:: MATERIAL FOR THE TASK
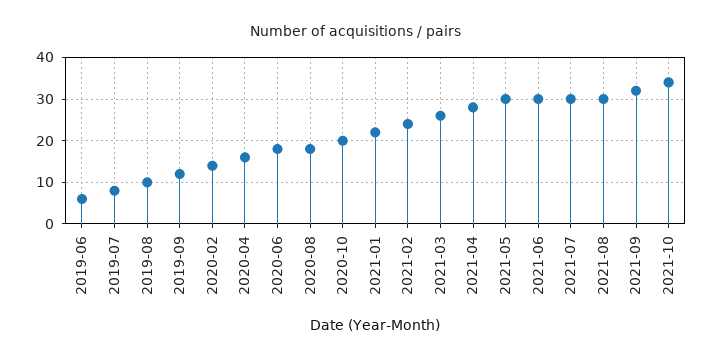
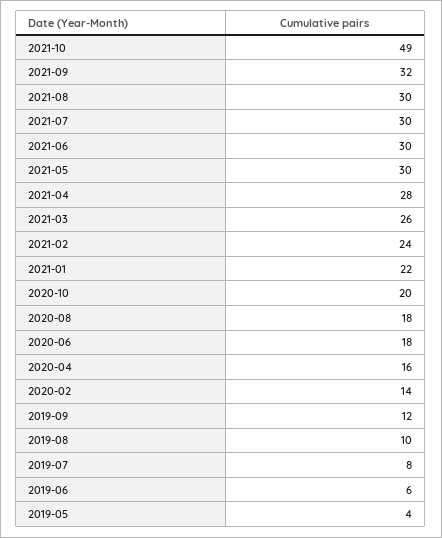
2021-10: 35 -> 49
2019-05: none -> 4

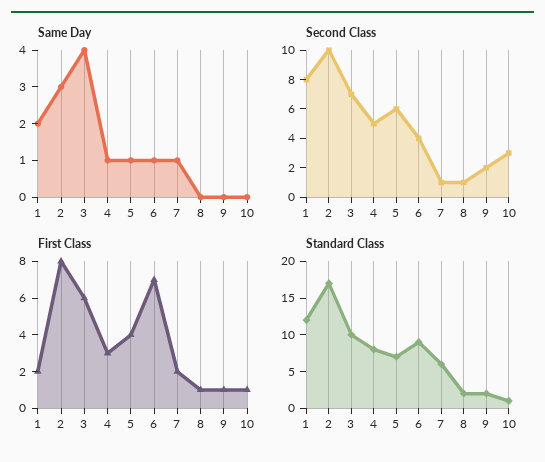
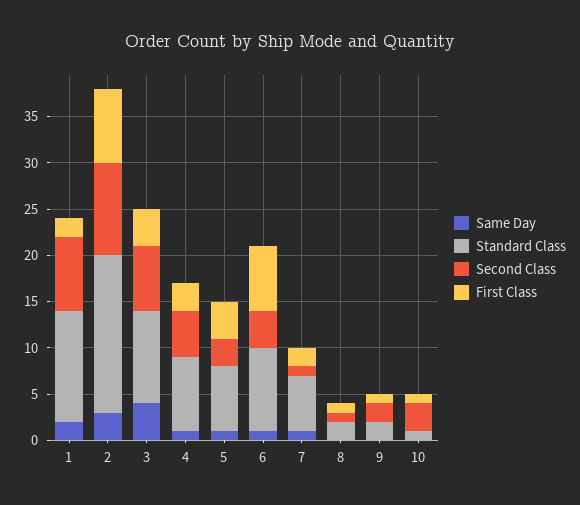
Second Class, 5: 6 -> 3
First Class, 3: 6 -> 4

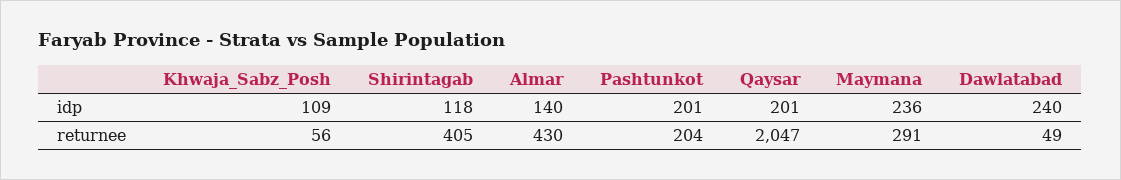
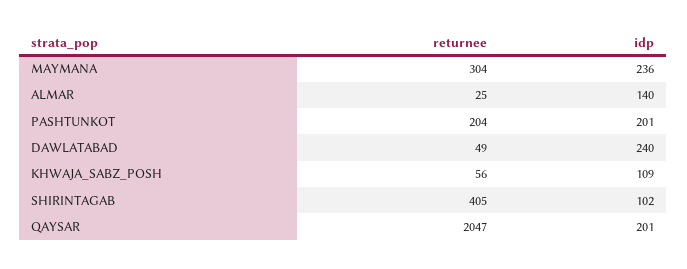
Shirintagab, idp: 118 -> 102
Almar, returnee: 430 -> 25
Maymana, returnee: 291 -> 304

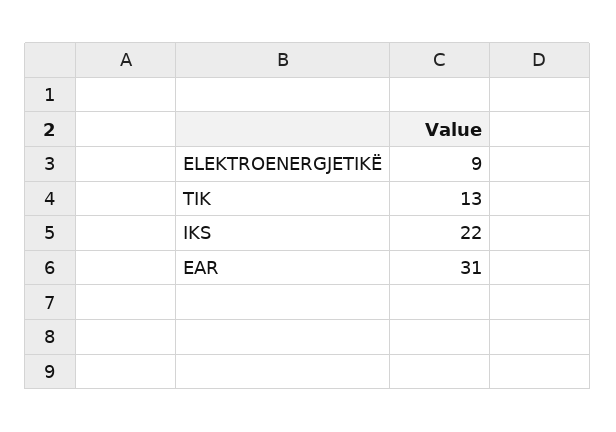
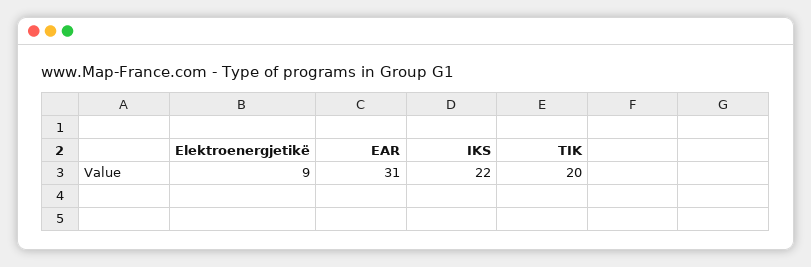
TIK: 13 -> 20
::::
● PROBLEM STATEMENT: For every line in the entries above that contains "returnee", add one to a count, and give that number by itself.

● RESPONSE: 2